**Document:**
Barry v. Traux

Citation99 N.W. 769,13 N.D. 131
Decision Date21 May 1904
CourtNorth Dakota Supreme Court

Certiorari by William Barry against John E. Traux, clerk of the District Court for the county of Cavalier, to review an order granting a change of venue in a prosecution of plaintiff for murder. Writ denied.

Writ quashed.

Joseph Cleary and Morrill & Engerud, for plaintiff.

The right of trial by jury as guaranteed by the constitution is that recognized by the usage of the common law. Debates Constitutional Convention N.D., pp. 361, 362. State v Bates, 43 L. R. A. 33 and notes; Harris v People, 128 Ill. 585, 21 N.E. 563; Lommen v Minneapolis & C. Co., 65 Minn. 196; Sovereign v. State, 4 Ohio St. 489; Clark v. Utica, 18 Barb. 451, 29 Am. Dec. 671; Watt v. People, 1 L. R. A. 403.

The elements of the common law right to a jury trial were, twelve lawful men, a unanimous verdict, a panel composed of men from the county where the offense was committed, and the right of challenge.

The term country side meant the neighbors, and eventually the county. 2 Pollock & Mairland's History of English Law, 621; 1 Chitty Crim. Law, 177; 3 Reeve's Eng. Law, 476.

The jury must be summoned from the vicinage where the crime is supposed to have been committed. Cooley on Constitutional Law (5th Ed.) 390; Bacon's Abr. "Juries," 308.

"Jury trial," "trial by jury of the vicinage," "trial by jury of the county or district" are synonymous terms. Watt v. People, 1 L. R. A. 403; Swart v. Kimball, 5 N.W. 635; Steamboat Co. v. Foster, 48 Am. Dec. 258; 12 Pl. & Pr., 289 and notes.

Where there is a constitutional guaranty of jury trial, the legislature cannot take away any of its attributes. 4 Enc. of Pl. & Pr. 378 and notes. Among these is a trial by a jury of the county; and the legislature cannot authorize a change of venue by the state. People v. Powell, 11 L. R. A. 75; State v. Knapp, 19 P. 728; Wheeler v. State, 24 Wis. 52; State v. Denton, 6 Cold (Tenn.) 539; Dongun v. State, 30 Ark. 41; Bramlett v. State, 31 Ala. 376; Ex parte v. River, 40 Ala. 712; State v. Arrison, Ohio, 20 Cin. Law Bulletin; State v. Albre, 61 N.H. 423, 60 Am. Rep. 325.

It make no difference that some constitutions contain the words "county or district;" they merely express in words what the term criminal jury trial implies. See Watt v. People, 1 L. R. A. 403; Swart v. Kimball, 5 N.W. 635.

"Vicinage," at the common law meant "the county." 1 Stubb's Constitutional History, 664; 1 Taylor's Origin & Growth of English Constitution, pp. 314-333.

**Dataset records:**
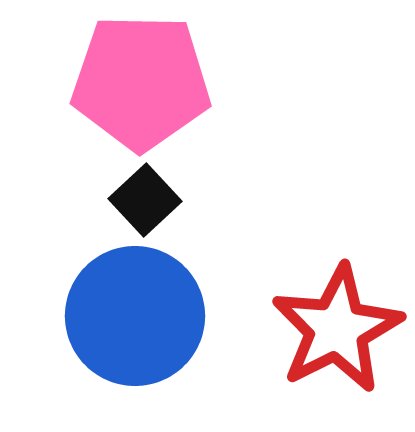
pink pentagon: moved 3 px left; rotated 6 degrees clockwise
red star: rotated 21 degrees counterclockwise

* * *

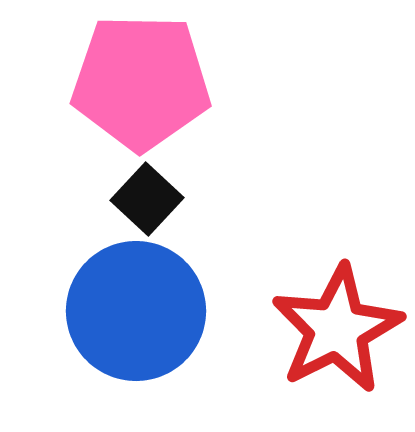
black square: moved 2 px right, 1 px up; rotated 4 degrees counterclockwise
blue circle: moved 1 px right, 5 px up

**What you should do:** Continue the Barry v. Traux court report from the point where it stops.

**Written answer:**
Where a crime is committed near the county line, it is often provided that trial may be had in either county on the principle that it does not deprive the defendant in a material degree of the benefits of a trial in the vicinage. State v. McCarty, 39 N.E. 1041; State v. Lowe, 45 Am. Rep. 570. While this has in some cases been held unconstitutional, we do not think a case can be found where the state is allowed a change of venue to a distant county.

Geo. M. Price and E. R. Sinkler, for defendant.

The constitutional provision involved is "the right of trial by jury shall be secured to all and remain inviolate, but a jury in civil cases in courts not of record may consist of less than twelve men, as may be prescribed by law." Sec. 7, Const. N.D. We first call attention to decisions of various states upon similar constitutions, and those more restrictive than the constitution of North Dakota.

In Minnesota the constitution contains the provision with the words "within the county or district wherein the crime shall have been committed," added to the usual provision. Notwithstanding this, that state has three times held that the right to try a defendant outside of the county where the crime was committed was constitutional. State v. Cut, 13 Minn. 341; State v. Robinson. 13 Minn. 453; State v. Miller, 15 Minn. 344.

The Iowa constitution has the usual clause without express restriction as to county or district. There a statute, providing that where a public offense is committed on the boundary of two or more counties or within five hundred yards thereof, the jurisdiction shall be in either county, was constitutional.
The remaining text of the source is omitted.